Tugas A: Tuliskan ulang tanpa perubahan bagian kutipan tentang lokakarya lintas agama, dari "Lembaga-lembaga antaragama itu" hingga "beberapa lembaga lainnya.".
Tugas B:
Jawablah pertanyaan berikut berdasarkan kutipan tentang lokakarya lintas agama.
(i) Di gedung dan kota mana lokakarya itu diadakan?
(ii) Berapa hari lokakarya itu berlangsung, dan pada hari apa saja?
(iii) Apa kepanjangan dari PGI?

Kutipan Teks:
━━━

Sejumlah lembaga antaragama yang tergabung dalam Interfaith Rainforest Initiative menggelar Lokakarya Dialog dan Peluncuran Prakarsa Lintas Agama untuk Hutan Tropis, di Auditorium Manggala Wanabakti, Jakarta, selama dua hari Kamis-Jumat (30-31/01).

Peserta lolakarya yang datang dari berbagai daerah di Indonesia

Lembaga-lembaga antaragama itu antara lain seperti Majelis Ulama Indonesia (MUI), Muhammadiyah, Nahdlatul Ulama (NU), Persatuan Gereja-Gereja Indonesia (PGI), Konferensi Waligereja Indonesia (KWI), dan Parisada Hindu Dharma Indonesia (PHDI), Majelis Tinggi Agama Konghucu Indonesia (Matakin), Pengurus Persatuan Umat Buddha Indonesia (Permabudhi), Aliansi Masyarakat Adat Nusantara (AMAN), dan beberapa lembaga lainnya.

━━━

Data:
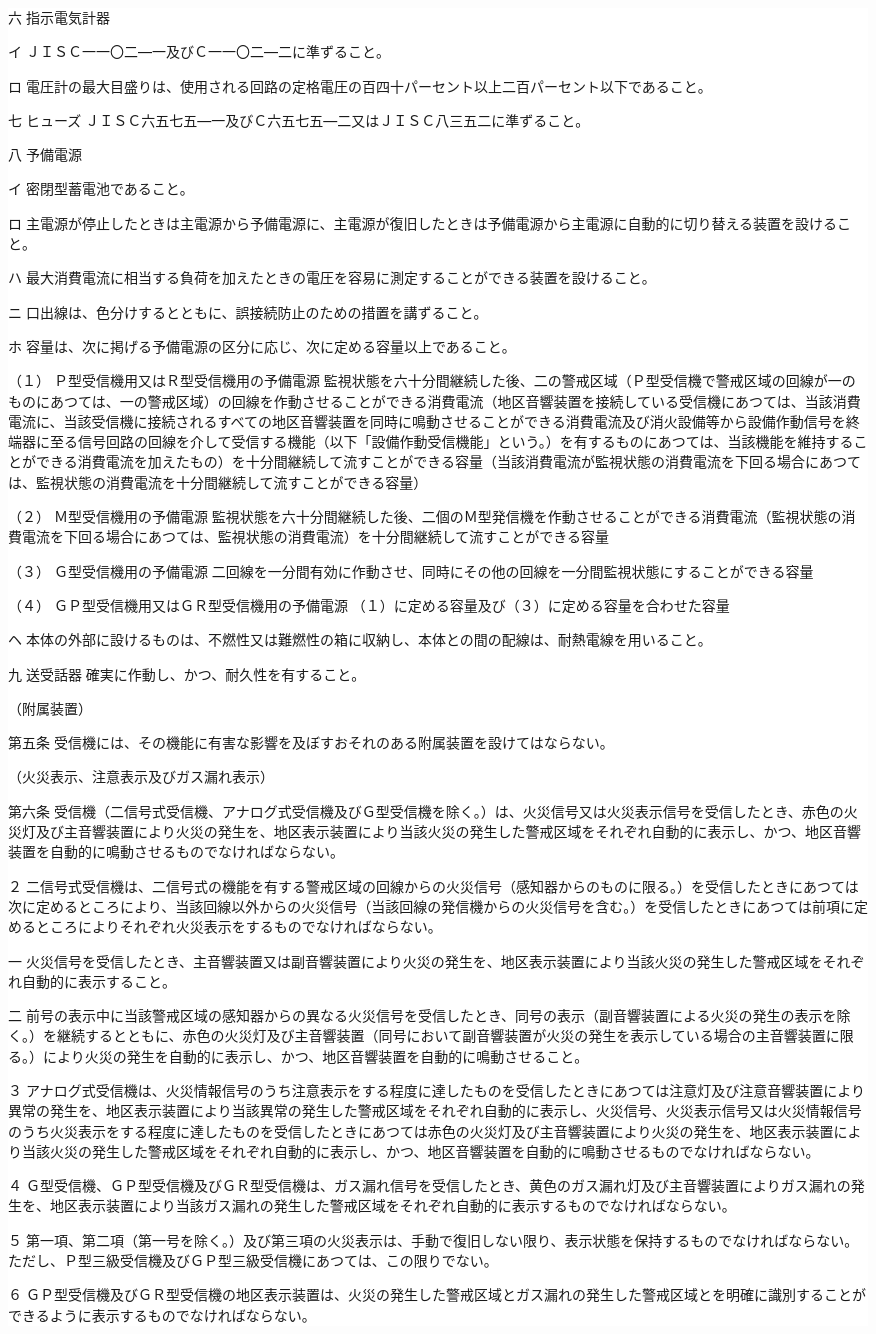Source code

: 六 指示電気計器

イ ＪＩＳＣ一一〇二―一及びＣ一一〇二―二に準ずること。

ロ 電圧計の最大目盛りは、使用される回路の定格電圧の百四十パーセント以上二百パーセント以下であること。

七 ヒューズ ＪＩＳＣ六五七五―一及びＣ六五七五―二又はＪＩＳＣ八三五二に準ずること。

八 予備電源

イ 密閉型蓄電池であること。

ロ 主電源が停止したときは主電源から予備電源に、主電源が復旧したときは予備電源から主電源に自動的に切り替える装置を設けること。

ハ 最大消費電流に相当する負荷を加えたときの電圧を容易に測定することができる装置を設けること。

ニ 口出線は、色分けするとともに、誤接続防止のための措置を講ずること。

ホ 容量は、次に掲げる予備電源の区分に応じ、次に定める容量以上であること。

（１） Ｐ型受信機用又はＲ型受信機用の予備電源 監視状態を六十分間継続した後、二の警戒区域（Ｐ型受信機で警戒区域の回線が一のものにあつては、一の警戒区域）の回線を作動させることができる消費電流（地区音響装置を接続している受信機にあつては、当該消費電流に、当該受信機に接続されるすべての地区音響装置を同時に鳴動させることができる消費電流及び消火設備等から設備作動信号を終端器に至る信号回路の回線を介して受信する機能（以下「設備作動受信機能」という。）を有するものにあつては、当該機能を維持することができる消費電流を加えたもの）を十分間継続して流すことができる容量（当該消費電流が監視状態の消費電流を下回る場合にあつては、監視状態の消費電流を十分間継続して流すことができる容量）

（２） Ｍ型受信機用の予備電源 監視状態を六十分間継続した後、二個のＭ型発信機を作動させることができる消費電流（監視状態の消費電流を下回る場合にあつては、監視状態の消費電流）を十分間継続して流すことができる容量

（３） Ｇ型受信機用の予備電源 二回線を一分間有効に作動させ、同時にその他の回線を一分間監視状態にすることができる容量

（４） ＧＰ型受信機用又はＧＲ型受信機用の予備電源 （１）に定める容量及び（３）に定める容量を合わせた容量

ヘ 本体の外部に設けるものは、不燃性又は難燃性の箱に収納し、本体との間の配線は、耐熱電線を用いること。

九 送受話器 確実に作動し、かつ、耐久性を有すること。

（附属装置）

第五条 受信機には、その機能に有害な影響を及ぼすおそれのある附属装置を設けてはならない。

（火災表示、注意表示及びガス漏れ表示）

第六条 受信機（二信号式受信機、アナログ式受信機及びＧ型受信機を除く。）は、火災信号又は火災表示信号を受信したとき、赤色の火災灯及び主音響装置により火災の発生を、地区表示装置により当該火災の発生した警戒区域をそれぞれ自動的に表示し、かつ、地区音響装置を自動的に鳴動させるものでなければならない。

２ 二信号式受信機は、二信号式の機能を有する警戒区域の回線からの火災信号（感知器からのものに限る。）を受信したときにあつては次に定めるところにより、当該回線以外からの火災信号（当該回線の発信機からの火災信号を含む。）を受信したときにあつては前項に定めるところによりそれぞれ火災表示をするものでなければならない。

一 火災信号を受信したとき、主音響装置又は副音響装置により火災の発生を、地区表示装置により当該火災の発生した警戒区域をそれぞれ自動的に表示すること。

二 前号の表示中に当該警戒区域の感知器からの異なる火災信号を受信したとき、同号の表示（副音響装置による火災の発生の表示を除く。）を継続するとともに、赤色の火災灯及び主音響装置（同号において副音響装置が火災の発生を表示している場合の主音響装置に限る。）により火災の発生を自動的に表示し、かつ、地区音響装置を自動的に鳴動させること。

３ アナログ式受信機は、火災情報信号のうち注意表示をする程度に達したものを受信したときにあつては注意灯及び注意音響装置により異常の発生を、地区表示装置により当該異常の発生した警戒区域をそれぞれ自動的に表示し、火災信号、火災表示信号又は火災情報信号のうち火災表示をする程度に達したものを受信したときにあつては赤色の火災灯及び主音響装置により火災の発生を、地区表示装置により当該火災の発生した警戒区域をそれぞれ自動的に表示し、かつ、地区音響装置を自動的に鳴動させるものでなければならない。

４ Ｇ型受信機、ＧＰ型受信機及びＧＲ型受信機は、ガス漏れ信号を受信したとき、黄色のガス漏れ灯及び主音響装置によりガス漏れの発生を、地区表示装置により当該ガス漏れの発生した警戒区域をそれぞれ自動的に表示するものでなければならない。

５ 第一項、第二項（第一号を除く。）及び第三項の火災表示は、手動で復旧しない限り、表示状態を保持するものでなければならない。ただし、Ｐ型三級受信機及びＧＰ型三級受信機にあつては、この限りでない。

６ ＧＰ型受信機及びＧＲ型受信機の地区表示装置は、火災の発生した警戒区域とガス漏れの発生した警戒区域とを明確に識別することができるように表示するものでなければならない。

━━━

Pembahasan A:
Lembaga-lembaga antaragama itu antara lain seperti Majelis Ulama Indonesia (MUI), Muhammadiyah, Nahdlatul Ulama (NU), Persatuan Gereja-Gereja Indonesia (PGI), Konferensi Waligereja Indonesia (KWI), dan Parisada Hindu Dharma Indonesia (PHDI), Majelis Tinggi Agama Konghucu Indonesia (Matakin), Pengurus Persatuan Umat Buddha Indonesia (Permabudhi), Aliansi Masyarakat Adat Nusantara (AMAN), dan beberapa lembaga lainnya.

Pembahasan B:
(i) Auditorium Manggala Wanabakti, Jakarta.
(ii) Dua hari, yaitu Kamis dan Jumat (30-31/01).
(iii) Persatuan Gereja-Gereja Indonesia.